7. The Mitchells vs. the Machines

The Mitchells vs. the Machines

Sony Pictures Animation’s The Mitchells vs. the Machines is gleefully inventive, emotionally grounded and visually exuberant. Where many animated apocalyptic stories focus on spectacle, this film centers on family dynamics, growing pains and the messy, loving negotiations of intergenerational relationships. Its stylized animation constantly reminds viewers why the project needed to be animated, and its emotional truth—especially in portraying a not-quite-perfect family learning to listen—struck a chord during a time when many were reassessing what matters most.


6. The Power of the Dog

The Power of the Dog

Jane Campion’s The Power of the Dog is a meditative western that interrogates masculinity with nuance and restraint. Campion stages slow-burning psychological shifts among men who embody different masculine archetypes, exposing cruelty, vulnerability and the costs of performance. The film’s layered performances and its use of landscape and silence build an atmosphere of mounting tension. Campion’s direction reframes the western genre into a space for psychological exploration and moral complexity.


5. Titane

Titane

Julia Ducournau’s Titane is a provocative, genre-defying work that earned the Cannes Palme d’Or for its daring formal confidence and thematic boldness. The film interrogates gender, desire and identity through shock, tenderness and transgressive performances. Agathe Rousselle commands attention with a magnetic presence that forces audiences to confront shifting ideas of the body and agency. Titane is intense and often unsettling, yet it remains one of the most original cinematic statements of the year.


4. Petite Maman

Petite Maman

Céline Sciamma’s Petite Maman is a small, exquisite film about grief, memory and the gentle wisdom found in everyday moments. Clocking in just over an hour, the film centers on an eight-year-old girl processing loss with quiet bravery. Sciamma’s direction is delicate and unshowy, allowing children’s curiosity and tenderness to carry the emotional weight. The film balances melancholy and hope, creating a cinematic space where the past and future coexist and where grief is met with playful humanity.


3. The Father

The Father

Anthony Hopkins anchors Florian Zeller’s The Father with a powerful, harrowing performance as a man contending with dementia. Hopkins moves from icy detachment to childlike vulnerability with devastating precision. Zeller’s theatrical roots inform the film’s structural ingenuity: as spaces and actors subtly shift, the audience experiences confusion and disorientation alongside the protagonist. This cinematic technique—transforming sets and recasting familiar roles—makes the depiction of memory loss viscerally understandable and deeply affecting.


2. Nomadland

Nomadland

Chloé Zhao’s Nomadland is an intimate, lyrical portrait of life on the road that blends scripted drama with documentary sensibilities. Frances McDormand gives a quiet, luminous performance as Fern, a woman navigating loss and nomadic life in America’s margins.

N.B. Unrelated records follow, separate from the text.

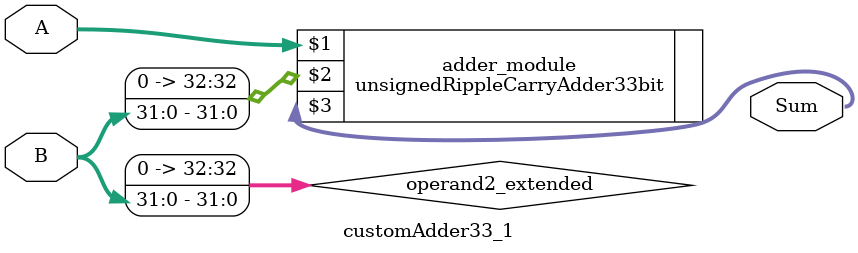
<source format=v>
module customAdder33_1(
                        input [32 : 0] A,
                        input [31 : 0] B,
                        
                        output [33 : 0] Sum
                );

        wire [32 : 0] operand2_extended;
        
        assign operand2_extended =  {1'b0, B};
        
        unsignedRippleCarryAdder33bit adder_module(
            A,
            operand2_extended,
            Sum
        );
        
        endmodule
        
</source>
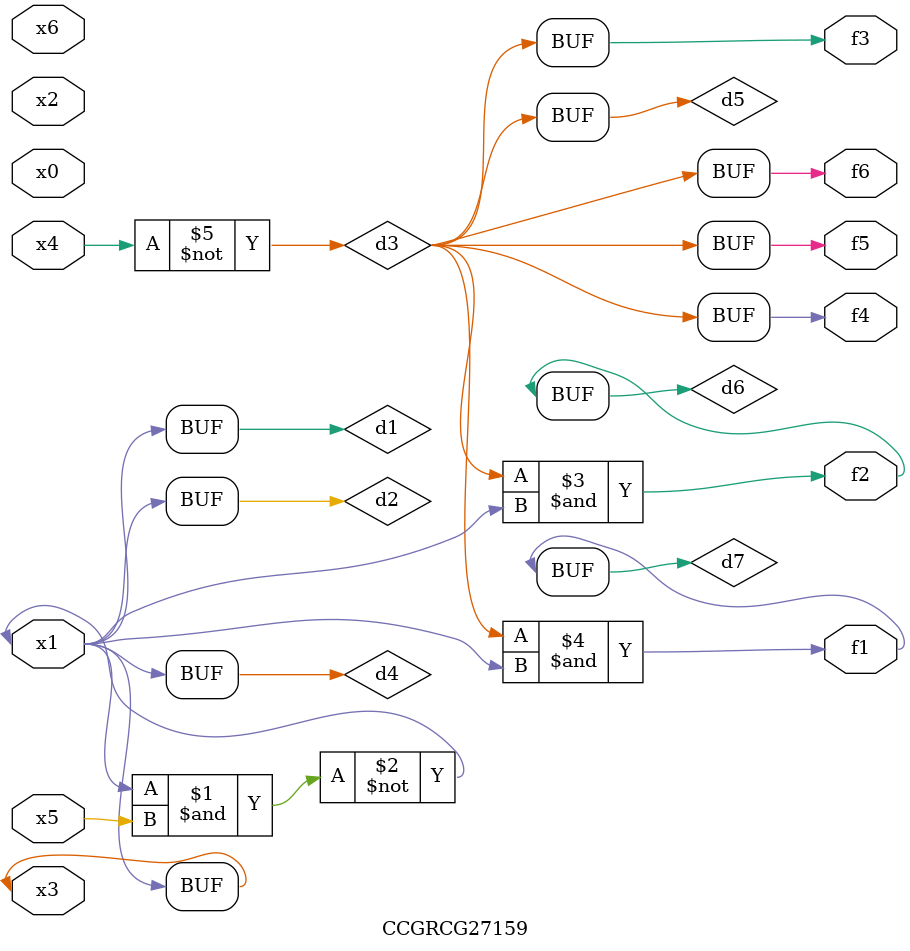
<source format=v>
module CCGRCG27159(
	input x0, x1, x2, x3, x4, x5, x6,
	output f1, f2, f3, f4, f5, f6
);

	wire d1, d2, d3, d4, d5, d6, d7;

	buf (d1, x1, x3);
	nand (d2, x1, x5);
	not (d3, x4);
	buf (d4, d1, d2);
	buf (d5, d3);
	and (d6, d3, d4);
	and (d7, d3, d4);
	assign f1 = d7;
	assign f2 = d6;
	assign f3 = d5;
	assign f4 = d5;
	assign f5 = d5;
	assign f6 = d5;
endmodule

</source>
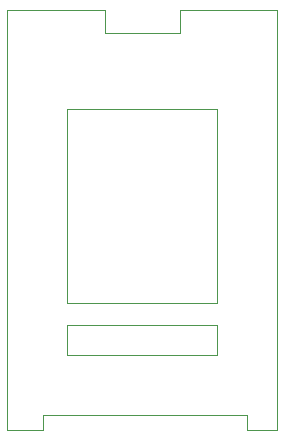
<source format=gbr>
G04 #@! TF.GenerationSoftware,KiCad,Pcbnew,(5.1.4-0-10_14)*
G04 #@! TF.CreationDate,2019-10-03T18:56:30-07:00*
G04 #@! TF.ProjectId,teensy4_header_breakout,7465656e-7379-4345-9f68-65616465725f,rev?*
G04 #@! TF.SameCoordinates,Original*
G04 #@! TF.FileFunction,Profile,NP*
%FSLAX46Y46*%
G04 Gerber Fmt 4.6, Leading zero omitted, Abs format (unit mm)*
G04 Created by KiCad (PCBNEW (5.1.4-0-10_14)) date 2019-10-03 18:56:30*
%MOMM*%
%LPD*%
G04 APERTURE LIST*
%ADD10C,0.050000*%
G04 APERTURE END LIST*
D10*
X151638000Y-115570000D02*
X148590000Y-115570000D01*
X151638000Y-114300000D02*
X151638000Y-115570000D01*
X168910000Y-114300000D02*
X151638000Y-114300000D01*
X168910000Y-115570000D02*
X168910000Y-114300000D01*
X171450000Y-115570000D02*
X168910000Y-115570000D01*
X166370000Y-109220000D02*
X166370000Y-106680000D01*
X153670000Y-109220000D02*
X166370000Y-109220000D01*
X153670000Y-106680000D02*
X153670000Y-109220000D01*
X153670000Y-104775000D02*
X153670000Y-88392000D01*
X166370000Y-104775000D02*
X153670000Y-104775000D01*
X166370000Y-88392000D02*
X166370000Y-104775000D01*
X153670000Y-88392000D02*
X166370000Y-88392000D01*
X166370000Y-106680000D02*
X153670000Y-106680000D01*
X156845000Y-80010000D02*
X148590000Y-80010000D01*
X156845000Y-81915000D02*
X156845000Y-80010000D01*
X163195000Y-81915000D02*
X156845000Y-81915000D01*
X163195000Y-80010000D02*
X163195000Y-81915000D01*
X171450000Y-80010000D02*
X163195000Y-80010000D01*
X148590000Y-115570000D02*
X148590000Y-80010000D01*
X171450000Y-80010000D02*
X171450000Y-115570000D01*
M02*

</source>
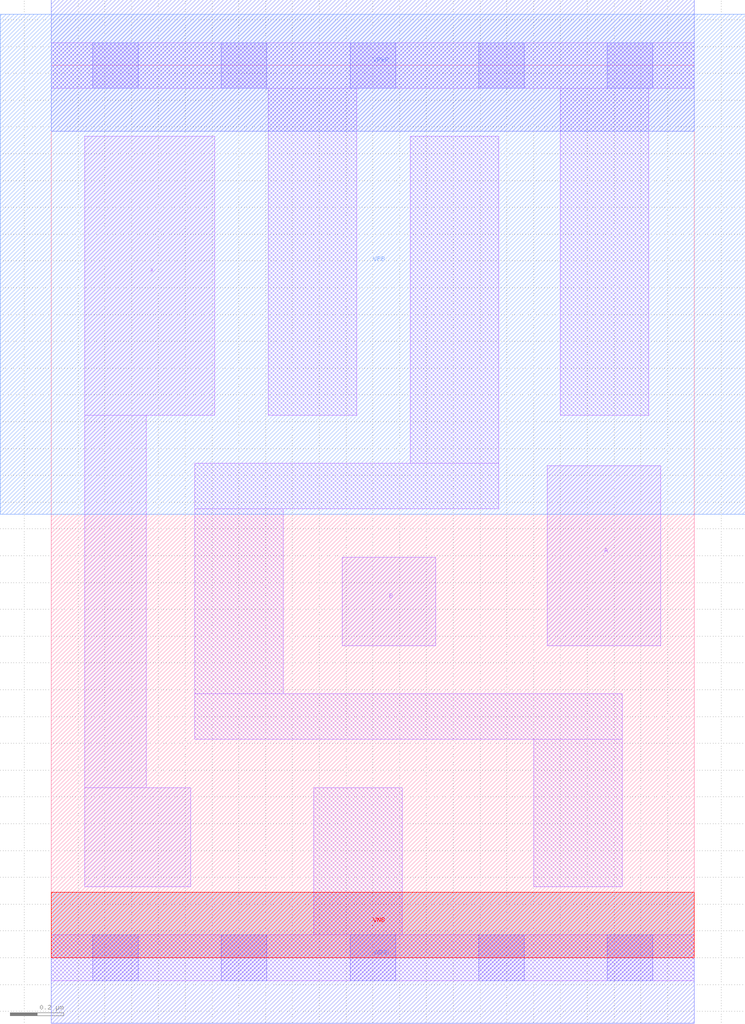
<source format=lef>
# Copyright 2020 The SkyWater PDK Authors
#
# Licensed under the Apache License, Version 2.0 (the "License");
# you may not use this file except in compliance with the License.
# You may obtain a copy of the License at
#
#     https://www.apache.org/licenses/LICENSE-2.0
#
# Unless required by applicable law or agreed to in writing, software
# distributed under the License is distributed on an "AS IS" BASIS,
# WITHOUT WARRANTIES OR CONDITIONS OF ANY KIND, either express or implied.
# See the License for the specific language governing permissions and
# limitations under the License.
#
# SPDX-License-Identifier: Apache-2.0

VERSION 5.7 ;
  NOWIREEXTENSIONATPIN ON ;
  DIVIDERCHAR "/" ;
  BUSBITCHARS "[]" ;
MACRO sky130_fd_sc_lp__and2_lp2
  CLASS CORE ;
  FOREIGN sky130_fd_sc_lp__and2_lp2 ;
  ORIGIN  0.000000  0.000000 ;
  SIZE  2.400000 BY  3.330000 ;
  SYMMETRY X Y R90 ;
  SITE unit ;
  PIN A
    ANTENNAGATEAREA  0.313000 ;
    DIRECTION INPUT ;
    USE SIGNAL ;
    PORT
      LAYER li1 ;
        RECT 1.850000 1.165000 2.275000 1.835000 ;
    END
  END A
  PIN B
    ANTENNAGATEAREA  0.313000 ;
    DIRECTION INPUT ;
    USE SIGNAL ;
    PORT
      LAYER li1 ;
        RECT 1.085000 1.165000 1.435000 1.495000 ;
    END
  END B
  PIN X
    ANTENNADIFFAREA  0.404700 ;
    DIRECTION OUTPUT ;
    USE SIGNAL ;
    PORT
      LAYER li1 ;
        RECT 0.125000 0.265000 0.520000 0.635000 ;
        RECT 0.125000 0.635000 0.355000 2.025000 ;
        RECT 0.125000 2.025000 0.610000 3.065000 ;
    END
  END X
  PIN VGND
    DIRECTION INOUT ;
    USE GROUND ;
    PORT
      LAYER met1 ;
        RECT 0.000000 -0.245000 2.400000 0.245000 ;
    END
  END VGND
  PIN VNB
    DIRECTION INOUT ;
    USE GROUND ;
    PORT
      LAYER pwell ;
        RECT 0.000000 0.000000 2.400000 0.245000 ;
    END
  END VNB
  PIN VPB
    DIRECTION INOUT ;
    USE POWER ;
    PORT
      LAYER nwell ;
        RECT -0.190000 1.655000 2.590000 3.520000 ;
    END
  END VPB
  PIN VPWR
    DIRECTION INOUT ;
    USE POWER ;
    PORT
      LAYER met1 ;
        RECT 0.000000 3.085000 2.400000 3.575000 ;
    END
  END VPWR
  OBS
    LAYER li1 ;
      RECT 0.000000 -0.085000 2.400000 0.085000 ;
      RECT 0.000000  3.245000 2.400000 3.415000 ;
      RECT 0.535000  0.815000 2.130000 0.985000 ;
      RECT 0.535000  0.985000 0.865000 1.675000 ;
      RECT 0.535000  1.675000 1.670000 1.845000 ;
      RECT 0.810000  2.025000 1.140000 3.245000 ;
      RECT 0.980000  0.085000 1.310000 0.635000 ;
      RECT 1.340000  1.845000 1.670000 3.065000 ;
      RECT 1.800000  0.265000 2.130000 0.815000 ;
      RECT 1.900000  2.025000 2.230000 3.245000 ;
    LAYER mcon ;
      RECT 0.155000 -0.085000 0.325000 0.085000 ;
      RECT 0.155000  3.245000 0.325000 3.415000 ;
      RECT 0.635000 -0.085000 0.805000 0.085000 ;
      RECT 0.635000  3.245000 0.805000 3.415000 ;
      RECT 1.115000 -0.085000 1.285000 0.085000 ;
      RECT 1.115000  3.245000 1.285000 3.415000 ;
      RECT 1.595000 -0.085000 1.765000 0.085000 ;
      RECT 1.595000  3.245000 1.765000 3.415000 ;
      RECT 2.075000 -0.085000 2.245000 0.085000 ;
      RECT 2.075000  3.245000 2.245000 3.415000 ;
  END
END sky130_fd_sc_lp__and2_lp2
END LIBRARY

</source>
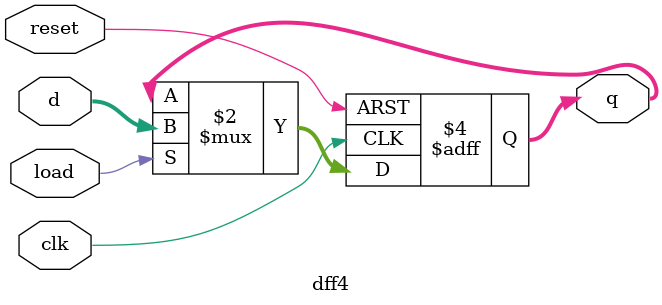
<source format=v>
module dff4 (
    input clk,
    input reset,
    input load,             // Enables writing into register
    input [3:0] d,          // Input data
    output reg [3:0] q      // Stored output
);

    always @(posedge clk or posedge reset) begin
        if (reset)
            q <= 4'b0000;
        else if (load)
            q <= d;
    end

endmodule

//The calculator needs two 4-bit registers (reg_A and reg_B) to hold input numbers before computation. The module comes into play

</source>
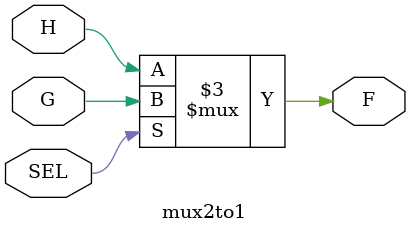
<source format=v>
module project1_task2_1 (output wire f,
			 input wire 	  a,b,c,d,clk);
   // Combinational Logic
   reg 					  h, g, n , j, k;
   always @ (a, b, c, d, j)
     begin
	h = a ~| b; // NOR gate
	g = b ^ c;  // XOR gate
	n = c ~& d; // NAND
	j = n | f ; // OR
     end
   // Connect to Mux
   dflipflop U1 (.D(j), .Q(k), .Qn(k),.CLK(clk));
   mux2to1 U2 (.F(f), .H(h), .G(g), .SEL(k));

endmodule // project1_task2_1
// ********************************
// *********************************
// Flip Flop
// *********************************
// verilator lint_off DECLFILENAME 
module dflipflop ( output reg Q, Qn,
		   input wire CLK, D);
// verilator lint_on DECLFILENAME 
   always @ (posedge CLK)
     begin
	Q <= D;
	Qn <= ~D;
     end
endmodule // dflipflop

// **********************************
// **********************************
// Mux 2to1
// **********************************
module mux2to1( H, G, SEL, F);
   input wire H, G, SEL;
   output reg F;

   always @(H or G or SEL)
     begin
	if(SEL) 
	  F= G;
	else
	  F=H;
     end
endmodule
// *********************************


</source>
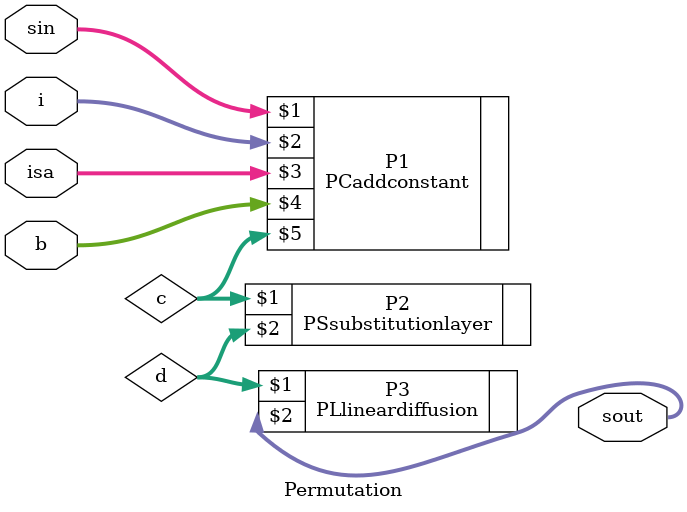
<source format=v>
`timescale 1ns / 1ps


module Permutation(sin,i,isa,b,sout

    );
    input [319:0]sin;input[3:0]i;input [3:0]isa;input [3:0]b;
    output [319:0] sout;
    wire [319:0]c,d;
    PCaddconstant P1(sin,i,isa,b,c); 
    PSsubstitutionlayer P2(c,d); 
    PLlineardiffusion P3(d,sout); 
endmodule

</source>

Zhao’s unobtrusive camera and the film’s gentle rhythms create space for the real people who populate the story to share their experiences. The result is a compassionate, immersive film that celebrates resilience and connection to landscape and community.


1. West Side Story

West Side Story

Steven Spielberg’s West Side Story feels like a cinematic event: a powerful fusion of classic Hollywood musical craft and contemporary political awareness. The film is meticulously constructed, with color, choreography and framing that evoke the Golden Age of musicals while addressing modern concerns about ethnicity, class and displacement. Spielberg’s restrained camera choices and thoughtful casting reframe the familiar story as a sharper social critique—one that foregrounds the human cost of violence and inequality. This West Side Story is both a tribute to cinema’s history and a reminder of its continuing ability to move, challenge and inspire audiences.


The films awaiting us in the coming year will undoubtedly continue to reflect our anxieties, hopes and shared experiences, allowing cinema to shape and shift how we see the world.